→ **EXERCISE DATA**
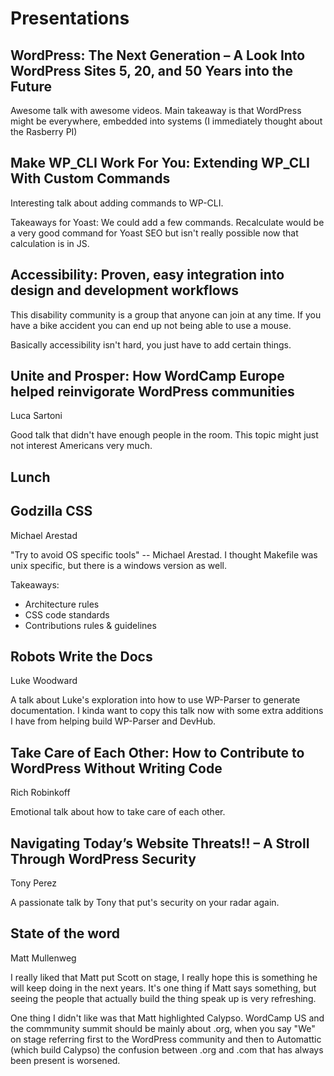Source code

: # Presentations

## WordPress: The Next Generation – A Look Into WordPress Sites 5, 20, and 50 Years into the Future

Awesome talk with awesome videos. Main takeaway is that WordPress might be everywhere, embedded into systems (I immediately thought about the Rasberry PI)

## Make WP_CLI Work For You: Extending WP_CLI With Custom Commands

Interesting talk about adding commands to WP-CLI. 

Takeaways for Yoast: We could add a few commands. Recalculate would be a very good command for Yoast SEO but isn't really possible now that calculation is in JS.

## Accessibility: Proven, easy integration into design and development workflows

This disability community is a group that anyone can join at any time. If you have a bike accident you can end up not being able to use a mouse.

Basically accessibility isn't hard, you just have to add certain things.

## Unite and Prosper: How WordCamp Europe helped reinvigorate WordPress communities
Luca Sartoni

Good talk that didn't have enough people in the room. This topic might just not interest Americans very much.

## Lunch

## Godzilla CSS
Michael Arestad

"Try to avoid OS specific tools" -- Michael Arestad. I thought Makefile was unix specific, but there is a windows version as well.

Takeaways:
* Architecture rules
* CSS code standards
* Contributions rules & guidelines

## Robots Write the Docs
Luke Woodward

A talk about Luke's exploration into how to use WP-Parser to generate documentation. I kinda want to copy this talk now with some extra additions I have from helping build WP-Parser and DevHub.

## Take Care of Each Other: How to Contribute to WordPress Without Writing Code
Rich Robinkoff

Emotional talk about how to take care of each other.

## Navigating Today’s Website Threats!! – A Stroll Through WordPress Security
Tony Perez

A passionate talk by Tony that put's security on your radar again.

## State of the word
Matt Mullenweg

I really liked that Matt put Scott on stage, I really hope this is something he will keep doing in the next years. It's one thing if Matt says something, but seeing the people that actually build the thing speak up is very refreshing.

One thing I didn't like was that Matt highlighted Calypso. WordCamp US and the commmunity summit should be mainly about .org, when you say "We" on stage referring first to the WordPress community and then to Automattic (which build Calypso) the confusion between .org and .com that has always been present is worsened.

→ **EXERCISE REQUIREMENTS**
Could you give back the records from their start through the line containing "## Accessibility: Proven, easy", with every "talk" changed to "session" and everything else untouched? Please leave out the pictures.

→ **RESPONSE BOX**
Source code

: # Presentations

## WordPress: The Next Generation – A Look Into WordPress Sites 5, 20, and 50 Years into the Future

Awesome session with awesome videos. Main takeaway is that WordPress might be everywhere, embedded into systems (I immediately thought about the Rasberry PI)

## Make WP_CLI Work For You: Extending WP_CLI With Custom Commands

Interesting session about adding commands to WP-CLI. 

Takeaways for Yoast: We could add a few commands. Recalculate would be a very good command for Yoast SEO but isn't really possible now that calculation is in JS.

## Accessibility: Proven, easy integration into design and development workflows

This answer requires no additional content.